**Task requirements:**
A - List every attendee named in the meeting notes below.
B - Translate this sentence from the meeting notes into Spanish: "If we have a minimal webserver running on the client, we don't want it hanging around after the reboot."
C - Pick up the install meeting notes below right after their final sentence and write the next part.

**Extracted text:**
*****
I'll post these to opensolaris when I'm able to  sign in, hopefully 
sometime today.


Attendees: Sue, Jean, Sarah, Glenn, Jan, Alok, William

Open Items to do  to get ready for review.

Clarification on Dry run requirements from Andre deferred until he gets 
back on
the 9th.

Configuration and manifest validation: Jumpstart provides this with dry
run. We need to
answer what dry run really means in the context of AI. What are the
requirements? What value do we add?
Alok: Test wanted a sanity test. Making sure the manifest was
semantically and syntactically correct. Also, the IPS repo was actually
acceptable.
Sue: Also what service is going to be run.
Sarah: So we would show them the configuration, service, repo, manifest
validation
Alok: disk target, packages valid.
Jean: user account, timezone.
Sarah: We need to figure out what we want to validate and list those to
drive the dry run.

Todo: Clarification in spec of what we think we're providing with dry run.

Jan: We might have dependency on IPS for this. He thinks that IPS has a
dependency on an image-create having been run.

If the pkg dry run takes a long time we might need a way to override
this for Andre. But others may want this. Possible
dependency in functional spec about IPS dry run.

VMC:
Talk about using http to publish the logfile. Glenn not sure if this is
the right thing. Sarah, it's up to the server/ whomever to do what they
want with the data. In the case of Glenn's project, it's up to them to
do what they want with it.

It's only pertinent while the install is going on. After that they can
log in and see it.

If we have a minimal webserver running on the client, we don't want it
hanging around after the reboot.

No input as to which light weight webserver.

The current research for the webserver project seems like it's probably
heavy weight. It's probably too big for us.
We need to do a little research on this.

If we use a webserver to publish then what does the use case look like?
It doesn't stream data. Which is what we really want.
But the consumer could determine the pull interval. Unless we have a
callback mechanism, the data will have somewhat of a lag.
Currently the clients provide callbacks that provide status update. We
try to be as accurate as possible but it's really a rough idea.

Requirement is for remote observability which includes the log and the
progress info. The idea is that progress would be in the log.
Would http access with parsing work for now with more research as to how
Amber Road does this.

This is ugly. We need more research as to what else we could use.

How would the server know it should be polling? Are we going to use this
for the install server also? Or something else?
Is there any way of using the "old" way of updating the install server
to work for all cases. i.e. Glenn too.

Who else is a consumer we know of? The install server.

VMC requirements: Wants real time which means he wants to provide
progress reporting and ability to detect error conditions.
This is similar to what liborchestrator does for the GUI.
*****
**Given material:**
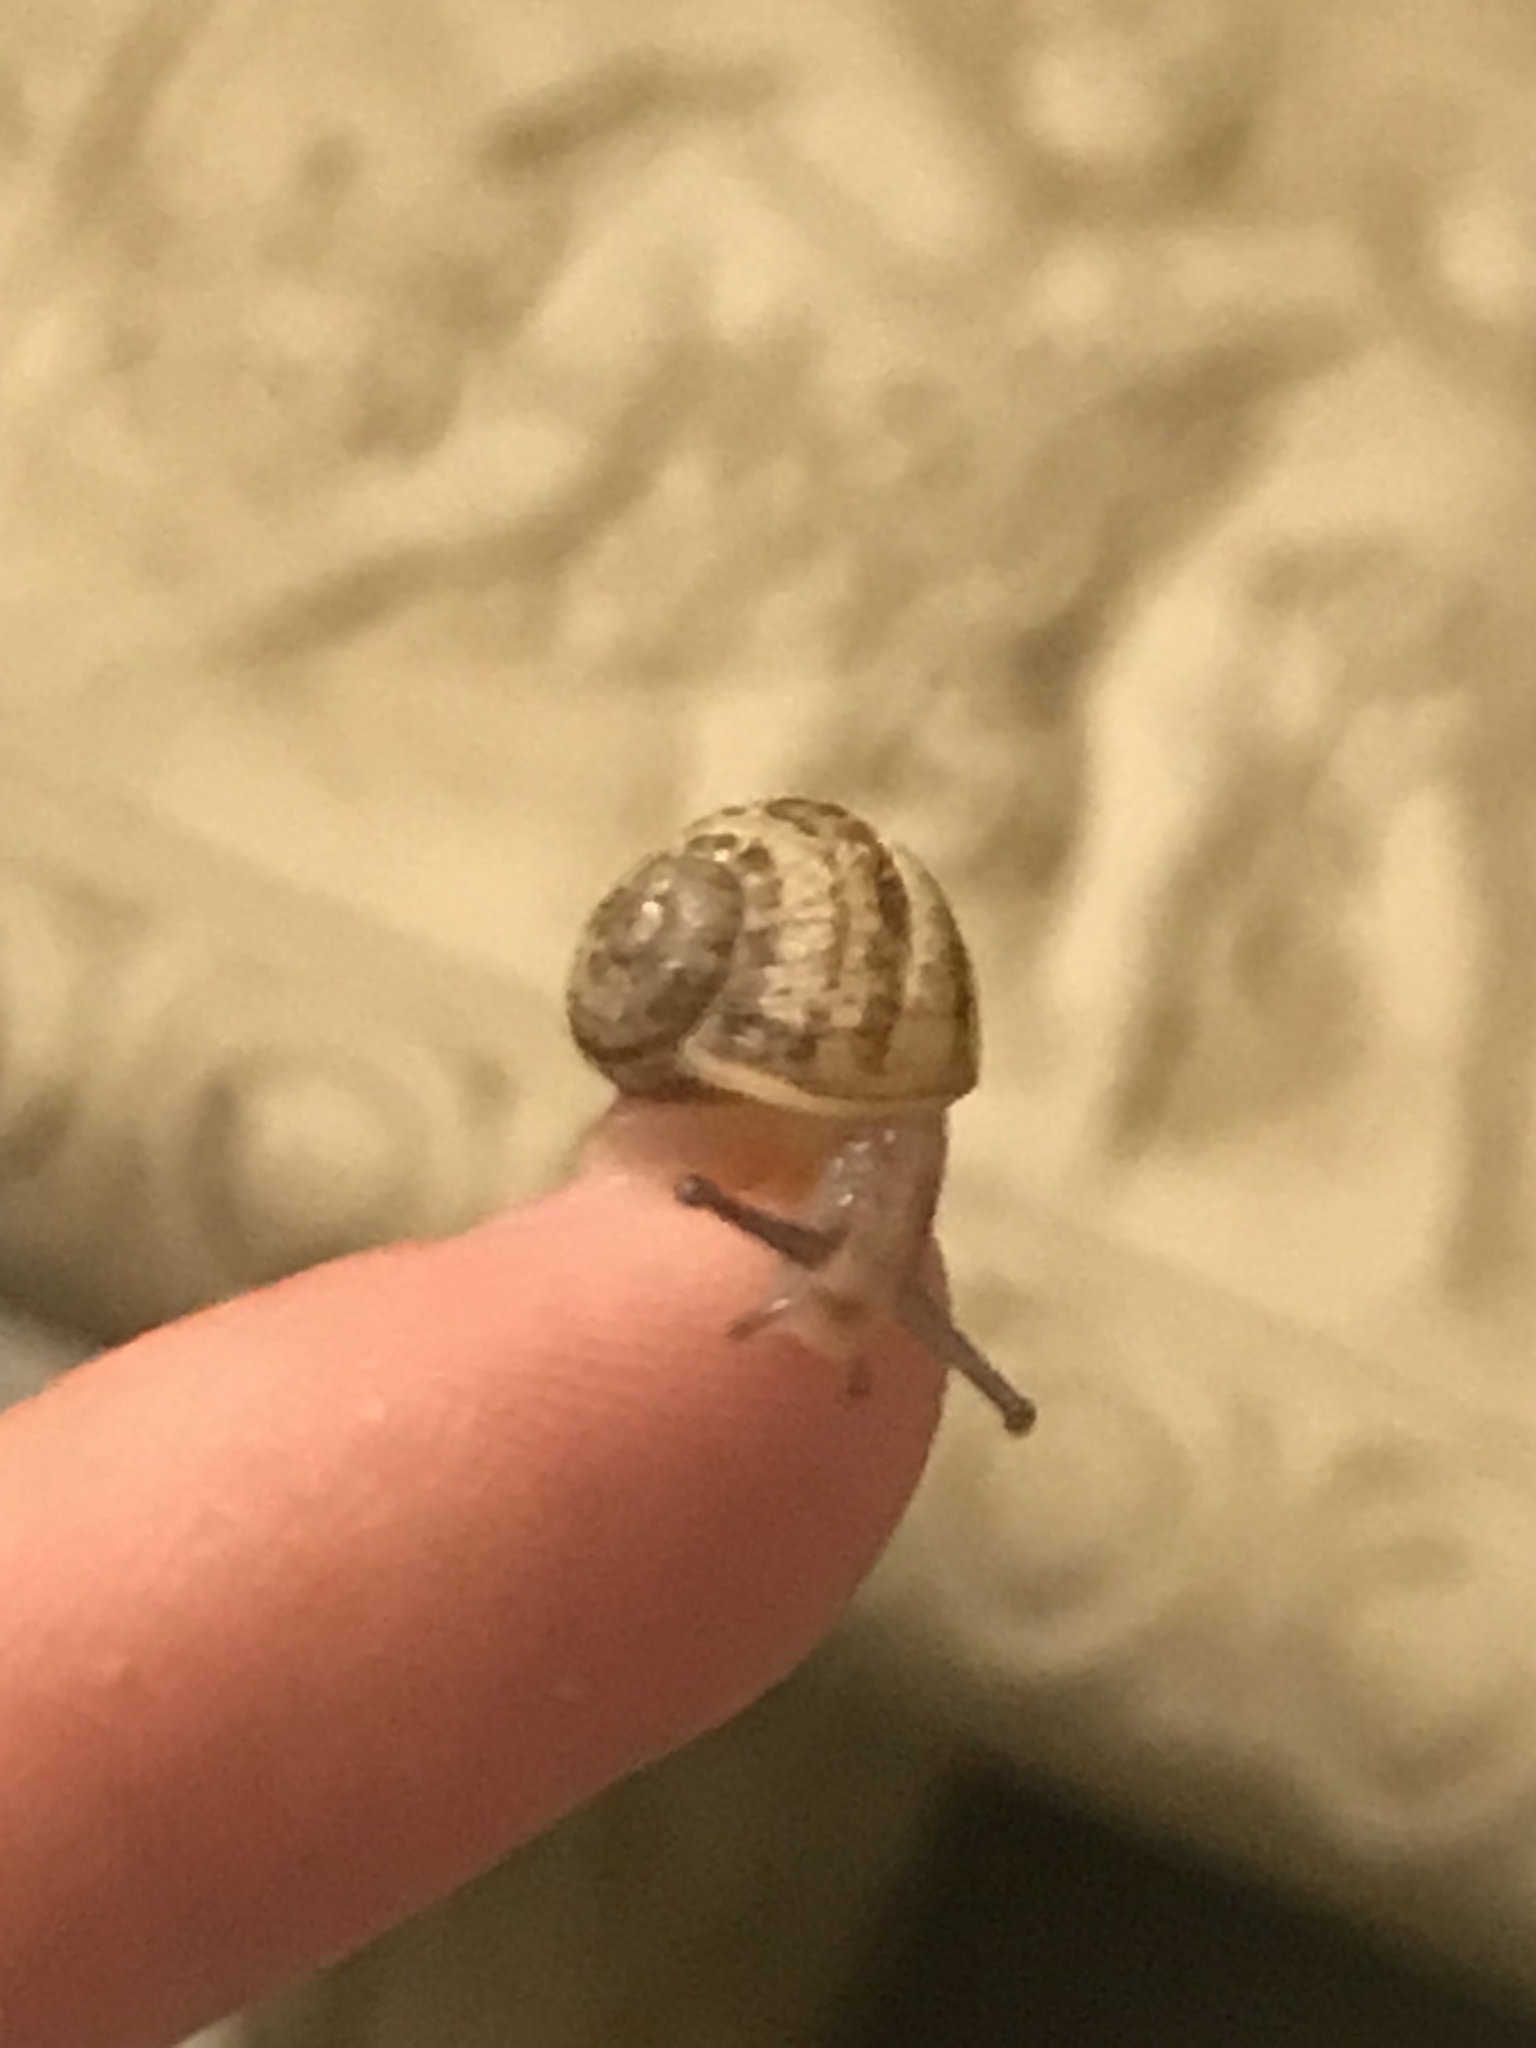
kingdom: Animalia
*****
**Answers given:**
A - Sue, Jean, Sarah, Glenn, Jan, Alok, William

B - Si tenemos un servidor web mínimo ejecutándose en el cliente, no queremos que siga activo después del reinicio.

C -
How do we provide this? Probably just exporting via http doesn't quite
do this.

Jan, suggested SNMP. This is still a pull mechanism.

Glenn: AI client boots and starts a process which can take connection
requests from a remote observer. Once connected the AI client starts
sending data to the remote consumer who can do what they want with it.

What if the AI server was the remote consumer? Do we have the push of
the log automatically happen? Or do we connect?

Alok: likes Jan's suggestion of SNMP. We can have a variety of snmp
traps and the consumer can pick which ones to detect.

William: propose something something similar to SNMP traps. The AI
client starts up receiving the remote consumer IP
address via boot params. Same problem as we need to have the AI server
know to listen.

Jan: Would like to be able to connect at any time to observe the AI
client. i.e. go home and from there connect and observe.

Sarah: Thinks the consumer should be initiating the connection.
   The requirement is that we provide remote observability into the client.

Sue: How would the AI server know when to connect?

Alok & Sarah: The AI webserver has a connection because the client has
asked for the manifest.

William: tcp/ip connection suggestion.

Summary:
Requirement is to provide remote observability. We will provide log
files and/or progress information.
Research will be done to come with a proposal as to whether this will be
a push or pull operation.

Alok and Jean will look into tcp/ip, snmp, webserver plus others.

Multiple disk:

William: He has put out some email on corrections and extensions but
needs to get out a proposal. (will be out by 6:00 am Pacific
June 4)
  Needs to talk with Ethan yet about his issues.

  Changes not expected to be extensive.

Proposing 9:00 P/10:00M/6:00 Prague on Monday June 8 for review of 
functional spec.

Jan: Doesn't think it changes the design, but wanted to mention that he
thinks AI will need to support extended partitions. This could go into 
the spec under enhancements.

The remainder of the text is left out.